Mais le mari, celui qu’on a choisi peut-être pour des raisons pratiques, pour un nom, pour sa fortune, pour d’autres motifs encore, par fatigue, par dépit, a le droit aussi de toujours douter que sa femme lui appartienne dans le secret de son cœur.
Or, si cette femme a déjà appartenu à un autre, quelle forme prendra la jalousie chez lui, et comment naîtra-t-elle ? C’est ici que l’art dramatique découvrira une Californie de situations nullement soupçonnées jusqu’à ce jour. Nous en pouvons, à première vue, noter plusieurs, les unes comiques, les autres tragiques.

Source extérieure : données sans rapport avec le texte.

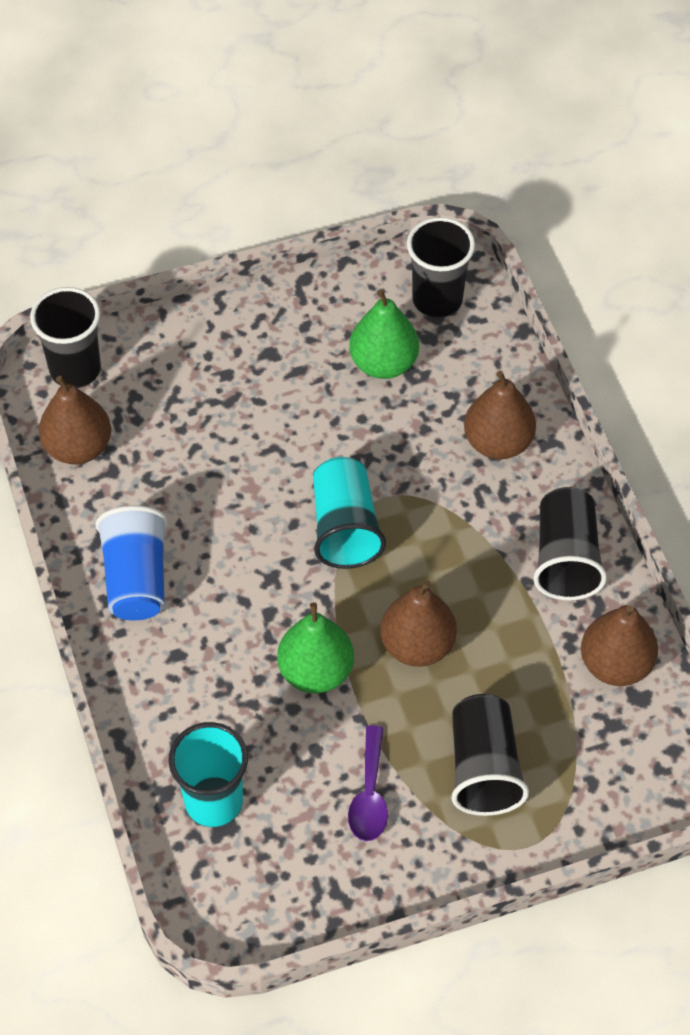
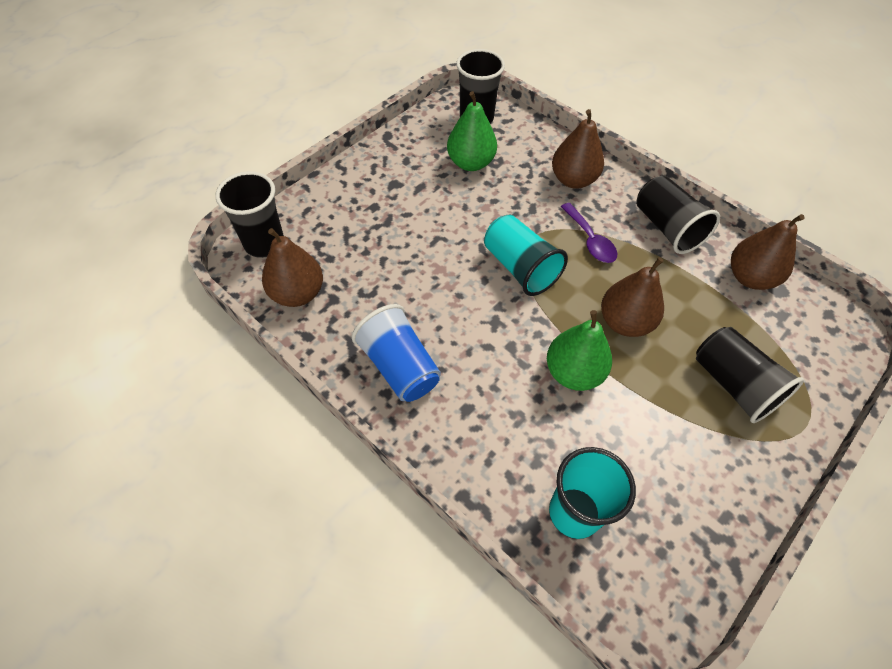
camera: 30 degrees left, 0 degrees up
purple spoon [348,725,388,841] -> purple spoon moved to [561,203,617,263]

Les deux nouveaux mariés sont tranquillement assis au coin du feu. Ils parlent de la pluie et du beau temps. Elle dit : « Duhamel, mon premier mari, avait un cor qui le tracassait beaucoup les soirs d’orage. »
Le nouvel époux devient sombre, un premier frisson le parcourt, ce qui le fait rêver à d’autres choses, etc.
Une femme rusée et méchante pourra sans cesse établir tout haut des comparaisons morales ou physiques tout à fait désobligeantes pour le second époux. Ce moyen scénique sera certainement souvent employé.
Certains maris seront obsédés par le souvenir du premier et ne cesseront de questionner leur femme, jour et nuit, sur ce qu’il faisait, sur ce qu’il disait, sur ce qu’il pensait, sur toute sa manière d’agir et de se comporter dans toutes les situations de la vie. Ils finiront même par l’appeler de son petit nom tout court : « Qu’est-ce qu’Octave aurait fait à ma place en cette circonstance ? »
Il y aura encore là, assurément, un gros élément de comique. Un grand nombre d’effets pourront être tirés de cette situation. Un mari, jaloux rétrospectivement, est torturé par la crainte que son prédécesseur n’ait été trompé par leur femme.
L’autre était bête, il le sait ; ridicule, il le sait ; brutal, il le sait ; sournois, il le sait ; certes, cela n’aurait pas été volé ; cependant il a une peur horrible que cet accident n’ait eu lieu, et il emploie toutes ses ruses à le découvrir.
Elle a, en parlant de l’autre, un petit ton méprisant et gai, tout à fait réjouissant, tout à fait favorable au successeur, mais aussi un peu inquiétant. Car enfin... si cela était arrivé... quelles garanties aurait-il, lui, le nouveau, pour la suite ?
Et puis, il veut bien épouser une femme qui a eu un mari, mais pas une femme qui a eu un amant !
Alors, à force d’astuce, à force de la questionner, de se moquer lui-même du numéro I, de le blaguer, de répéter : « Comme ce serait drôle si tu l’avais trompé, comme ce serait drôle ; c’est ça qui m’amuserait à savoir. En voilà un qui le méritait, hein, quelle brute ? », il finit par la faire avouer. Elle laisse comprendre. Elle sourit d’une telle façon, qu’il devine. Alors, tout à coup, mordu au cœur, exaspéré, il commence à la traiter de misérable, de gueuse, de fille, puis, vengeant l’autre, il la gifle, la bat, l’assomme et finit par l’abandonner, ne pouvant vivre avec cette idée qu’elle a trompé son prédécesseur.